By Dee Yingst
Whether HR is part of your title or just part of your duties, this one’s for you.
So….here we are….working from home. Or maybe you’re at home but not able to work... or you’re continuing to have to report to work armed with a gallon of hand sanitizer, a homemade mask, and hope.
I’m working from home and I’m grateful for the ability and the opportunity to do so. Strictly speaking, I like working from home periodically, but I really don’t want to do it every day.
I miss my office. I miss the rattling noise the windows make when the neighbor’s HVAC unit kicks on. I miss hearing the elevator bell when the car arrives on my floor. I miss the sounds of the laughter of my coworkers out in the hall. Heck, I even miss the sounds of the water running through the pipes from the restrooms – never thought I’d miss that. Suddenly the really looooooong time it takes for my second computer monitor to power up doesn’t seem so bad.
It doesn’t matter if your title is HR or if HR is just one of your “other duties as assigned.” This is where even the most battle-hardened HR people struggle. On a good day it can be difficult to achieve balance, and on days like these it can feel nearly impossible. Someone sent me the nicest note some time ago about how comforting it felt that no matter how much stress she was under, she could still count on the smiles and laughter coming from the HR department. That’s our job, isn’t it?
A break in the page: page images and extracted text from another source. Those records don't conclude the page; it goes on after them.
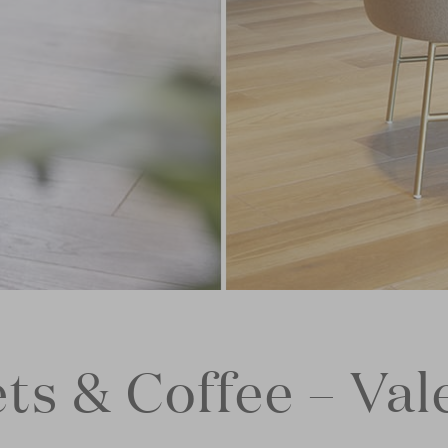
ts & Coffee – Val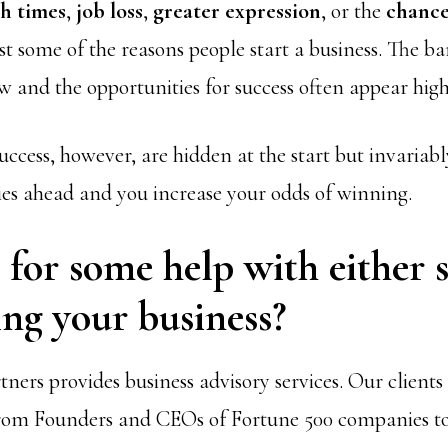
h times
,
job loss
,
greater expression
, or the
chance
st some of the reasons people start a business. The bar
ow and the opportunities for success often appear high
uccess, however, are hidden at the start but invariab
ies ahead and you increase your odds of winning.
for some help with either s
ng your business?
ners provides business advisory services. Our client
rom Founders and CEOs of Fortune 500 companies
To keep up the spirits of the people in our organizations even if we’re not really feeling it ourselves.
HR people everywhere are sending out all sorts of messages of calm, of inspiration, of ‘hang in there – better days are coming’ and links to websites and phone numbers to resources. We’re checking in on people, we’re asking if there’s anything anyone needs, anything we can help with, etc.
Never let ‘em see you sweat – that’s what we’re taught. I won’t argue the importance of keeping your wits about you no matter the size of the storm swirling around you. The importance of remaining calm cannot be overstated.
In the midst of all this chaos there’s a message I think needs to be heard – by HR people (whether that’s your title or not), managers, organizational leaders, parents, anybody who is tasked with helping to ensure everyone else’s welfare. Lean in, because I don’t want you to miss it.
It’s ok to “lose It” every now and then.
You are human and you have limits – and that’s ok.
Self-care is not selfish. You can’t take care of others if you don’t first take care of yourself.
Those resources you’ve been sending out to others – you can use them too.
Hang in there; you may not feel like you’re making much of a difference but you are. Somewhere someone is feeling comforted by your presence – whether it’s your actual physical presence, your face on a Zoom meeting, or even just your presence via email or text. Don’t give up. Most importantly, don’t give in to the negative notion that you’re somehow less-than because you can’t always conjure up a smile. Be real. Not perfect.